= Kevin Tostado =

American filmmaker

Kevin Tostado is an American documentary filmmaker. He founded the independent film company Tostie Productions in 2004. Born in San Diego, CA, Tostado received a B.S. in electrical and computer engineering from Olin College in 2006. In addition to his work producing films, Tostado has written articles for New Jersey Lifestyle Magazine and has been interviewed by NPR's "More Than a Game", The Independent, and several other television and radio stations regarding his film career and projects.

==Films==

===Yellow Lights (2007)===
His debut film, Yellow Lights, won awards for Best Feature and Best Cinematography at the Indie Fest USA film festival in Anaheim, California. Tostado co-directed, co-produced, and co-wrote Yellow Lights with fellow Olin College alumnus, Tom Kochem, while the two of them were in their senior year of college. The film stars actors Bennett Chabot, Aja Munsell, Andrew Tsang, and Amanda Hurley. The 88-minute film was shot for $500. As a companion to the film, the soundtrack for Yellow Lights features an original score for the film by Brian Shih and Sean McBride, as well as tracks from New England indie music groups The Whatnot, Lansdowne, and the Jon Frederik Band.
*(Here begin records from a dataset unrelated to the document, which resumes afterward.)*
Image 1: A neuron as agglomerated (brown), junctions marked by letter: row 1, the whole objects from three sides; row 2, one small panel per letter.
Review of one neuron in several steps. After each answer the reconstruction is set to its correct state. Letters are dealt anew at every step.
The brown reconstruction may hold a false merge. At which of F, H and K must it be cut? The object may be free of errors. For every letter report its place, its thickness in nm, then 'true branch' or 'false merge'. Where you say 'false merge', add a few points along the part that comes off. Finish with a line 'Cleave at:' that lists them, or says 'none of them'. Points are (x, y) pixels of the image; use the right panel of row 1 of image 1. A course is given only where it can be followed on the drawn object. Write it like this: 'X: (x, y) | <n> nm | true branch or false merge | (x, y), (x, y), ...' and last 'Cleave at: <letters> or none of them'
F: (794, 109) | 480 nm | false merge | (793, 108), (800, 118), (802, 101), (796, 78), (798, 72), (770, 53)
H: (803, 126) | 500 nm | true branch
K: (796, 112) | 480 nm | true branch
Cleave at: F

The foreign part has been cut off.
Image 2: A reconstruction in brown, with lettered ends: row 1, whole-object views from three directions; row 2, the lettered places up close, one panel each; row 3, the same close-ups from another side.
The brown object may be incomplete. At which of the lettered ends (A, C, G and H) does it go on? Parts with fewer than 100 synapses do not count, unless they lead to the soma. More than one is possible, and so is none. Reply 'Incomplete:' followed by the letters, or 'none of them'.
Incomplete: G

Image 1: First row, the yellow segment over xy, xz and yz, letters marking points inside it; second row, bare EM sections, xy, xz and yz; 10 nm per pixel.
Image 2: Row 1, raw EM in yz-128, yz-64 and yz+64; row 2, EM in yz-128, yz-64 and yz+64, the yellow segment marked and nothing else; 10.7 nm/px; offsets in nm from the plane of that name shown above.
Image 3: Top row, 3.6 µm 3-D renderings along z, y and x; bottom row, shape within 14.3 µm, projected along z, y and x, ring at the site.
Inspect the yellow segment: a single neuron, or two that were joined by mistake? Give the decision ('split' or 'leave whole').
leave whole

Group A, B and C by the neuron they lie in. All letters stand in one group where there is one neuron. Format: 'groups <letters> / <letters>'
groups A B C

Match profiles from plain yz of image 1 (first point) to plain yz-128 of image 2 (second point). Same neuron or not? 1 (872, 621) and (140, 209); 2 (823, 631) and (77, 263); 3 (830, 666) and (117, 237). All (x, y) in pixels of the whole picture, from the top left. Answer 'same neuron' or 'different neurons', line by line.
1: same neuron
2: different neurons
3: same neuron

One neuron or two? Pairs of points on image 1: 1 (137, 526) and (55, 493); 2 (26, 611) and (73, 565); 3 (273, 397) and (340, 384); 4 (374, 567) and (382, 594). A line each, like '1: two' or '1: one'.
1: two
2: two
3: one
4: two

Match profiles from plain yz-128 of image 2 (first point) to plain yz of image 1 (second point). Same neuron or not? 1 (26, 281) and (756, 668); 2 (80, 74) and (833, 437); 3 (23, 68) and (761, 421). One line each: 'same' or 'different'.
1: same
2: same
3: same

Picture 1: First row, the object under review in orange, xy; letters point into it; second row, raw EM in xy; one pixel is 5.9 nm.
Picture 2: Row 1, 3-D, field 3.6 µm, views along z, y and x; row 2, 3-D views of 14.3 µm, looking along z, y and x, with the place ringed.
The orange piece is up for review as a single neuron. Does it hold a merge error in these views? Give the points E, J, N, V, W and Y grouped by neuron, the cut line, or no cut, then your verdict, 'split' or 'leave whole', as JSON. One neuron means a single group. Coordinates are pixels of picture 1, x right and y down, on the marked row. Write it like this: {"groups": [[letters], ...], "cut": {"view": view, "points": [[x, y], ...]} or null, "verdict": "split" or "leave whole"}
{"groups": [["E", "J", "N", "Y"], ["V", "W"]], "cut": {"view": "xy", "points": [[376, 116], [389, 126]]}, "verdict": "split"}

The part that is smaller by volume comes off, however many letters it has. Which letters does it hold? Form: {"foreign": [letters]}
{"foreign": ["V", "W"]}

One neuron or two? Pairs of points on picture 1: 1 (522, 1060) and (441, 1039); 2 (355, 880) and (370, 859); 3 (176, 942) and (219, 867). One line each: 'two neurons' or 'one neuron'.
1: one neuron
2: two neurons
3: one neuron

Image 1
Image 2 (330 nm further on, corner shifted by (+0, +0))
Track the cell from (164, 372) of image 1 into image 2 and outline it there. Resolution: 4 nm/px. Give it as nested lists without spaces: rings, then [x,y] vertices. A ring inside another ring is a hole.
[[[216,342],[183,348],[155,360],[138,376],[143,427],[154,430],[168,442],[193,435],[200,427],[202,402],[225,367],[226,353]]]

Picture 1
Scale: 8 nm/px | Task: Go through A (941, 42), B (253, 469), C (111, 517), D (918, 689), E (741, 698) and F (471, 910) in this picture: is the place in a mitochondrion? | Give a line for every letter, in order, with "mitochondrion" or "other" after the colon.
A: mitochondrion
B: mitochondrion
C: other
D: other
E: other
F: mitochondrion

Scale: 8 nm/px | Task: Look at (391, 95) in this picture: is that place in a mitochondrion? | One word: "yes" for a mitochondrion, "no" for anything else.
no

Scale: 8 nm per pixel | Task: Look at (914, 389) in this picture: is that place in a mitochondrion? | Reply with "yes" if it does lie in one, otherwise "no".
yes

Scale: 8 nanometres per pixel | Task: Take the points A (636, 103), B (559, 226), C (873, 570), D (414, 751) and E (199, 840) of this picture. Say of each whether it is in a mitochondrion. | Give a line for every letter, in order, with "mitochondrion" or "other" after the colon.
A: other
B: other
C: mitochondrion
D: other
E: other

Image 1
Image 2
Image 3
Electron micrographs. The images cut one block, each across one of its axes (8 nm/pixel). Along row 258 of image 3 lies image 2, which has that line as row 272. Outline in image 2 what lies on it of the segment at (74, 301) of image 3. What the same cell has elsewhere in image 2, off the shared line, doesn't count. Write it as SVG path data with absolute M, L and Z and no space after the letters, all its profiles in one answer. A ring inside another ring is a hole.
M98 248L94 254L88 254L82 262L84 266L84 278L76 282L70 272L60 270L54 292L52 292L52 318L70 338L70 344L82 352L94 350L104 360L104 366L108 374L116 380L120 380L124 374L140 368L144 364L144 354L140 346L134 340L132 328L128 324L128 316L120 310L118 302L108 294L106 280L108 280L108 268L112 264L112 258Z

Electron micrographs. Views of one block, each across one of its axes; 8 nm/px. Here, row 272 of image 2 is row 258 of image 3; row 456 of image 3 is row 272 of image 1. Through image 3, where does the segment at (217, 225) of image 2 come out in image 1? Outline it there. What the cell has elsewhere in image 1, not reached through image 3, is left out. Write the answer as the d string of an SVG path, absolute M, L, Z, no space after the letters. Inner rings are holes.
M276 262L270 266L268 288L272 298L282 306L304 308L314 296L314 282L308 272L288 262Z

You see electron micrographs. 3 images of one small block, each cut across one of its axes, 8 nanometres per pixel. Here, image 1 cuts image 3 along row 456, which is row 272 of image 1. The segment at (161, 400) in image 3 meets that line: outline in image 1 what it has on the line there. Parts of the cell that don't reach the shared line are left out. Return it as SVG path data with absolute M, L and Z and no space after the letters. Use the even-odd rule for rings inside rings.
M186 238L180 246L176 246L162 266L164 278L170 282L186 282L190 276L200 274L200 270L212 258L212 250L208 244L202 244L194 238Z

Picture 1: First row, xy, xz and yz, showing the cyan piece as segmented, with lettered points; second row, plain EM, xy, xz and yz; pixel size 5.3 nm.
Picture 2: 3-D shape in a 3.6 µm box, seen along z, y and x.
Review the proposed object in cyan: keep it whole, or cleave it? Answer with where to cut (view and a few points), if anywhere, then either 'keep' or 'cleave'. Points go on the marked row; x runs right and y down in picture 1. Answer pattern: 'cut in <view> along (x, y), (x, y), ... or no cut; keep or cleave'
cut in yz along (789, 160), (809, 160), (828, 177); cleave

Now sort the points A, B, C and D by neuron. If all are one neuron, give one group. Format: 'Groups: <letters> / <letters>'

===Under the Boardwalk: The Monopoly Story (2011)===
Tostado followed up with Under the Boardwalk: The Monopoly Story (stylized as Under the Boardwalk: The MONOPOLY Story) in 2011 a documentary that examines how the game of Monopoly became the world's most popular proprietary board over its 75-year history, as well as following the players that are competing in the United States and World Monopoly Championships that are held every 4–6 years. This film won the Audience Award for Best Documentary at the Anaheim International Film Festival in 2010 where it premiered, and also played at the Austin Film Festival (2010) and River Run Film Festival (2011). The film launched theatrically in March 2011 in San Diego, California, and was well received in the local press. Rotten Tomatoes reports the film as 85% fresh by 13 critic reviews.

On April 29, 2014, the 51" version of the film received five Regional Emmy nominations from the Pacific Southwest Chapter of NATAS. The film went on to win Emmy awards in four of the five categories for which it was nominated, including Outstanding Achievement in Documentary, Directing (Post-Production), Editor (No Time Limit, Program), and Musical Arrangement/Composition.

===Suds County, USA (2012)===
Tostado was an associate producer on Suds County, USA, a documentary about the rise of microbreweries in San Diego County, California. The film is narrated by Kevin Murphy.

===Eternity: The Movie (2014)===
Tostado was a producer on Eternity: The Movie, which was shot in San Diego in Summer 2012. The film stars Barrett Crake, Myko Olivier, Nikki Leonti, Eric Roberts, Martin Kove, and Jon Gries. The film is a parody of the 1980s told through the eyes of a fictional R&B duo as we follow their rise and fall. The film held its World Premiere at the Cinequest Film Festival on March 8, 2014, and had its theatrical premiere in New York City on October 17, 2014. This will be followed by a limited theatrical release in cities in the U.S. and Canada.

==Other projects==

===The Drucker Files (2007)===
Tostado was the director of photography for The Drucker Files, a webseries for NBC's Heroes. The webseries shot in Burbank, California at the offices of Grapevine Productions. The webseries starred David Pitcher, Kimberly Arland, Mark Ford, Rome Kanda, and Alice Amter.

===Research. (2013)===
Tostado co-produced Research., a webseries starring Gabriel Diani, Barry Bostwick and Doug Jones and directed by Adam Hall. This webseries premiered on YouTube in June and July 2013.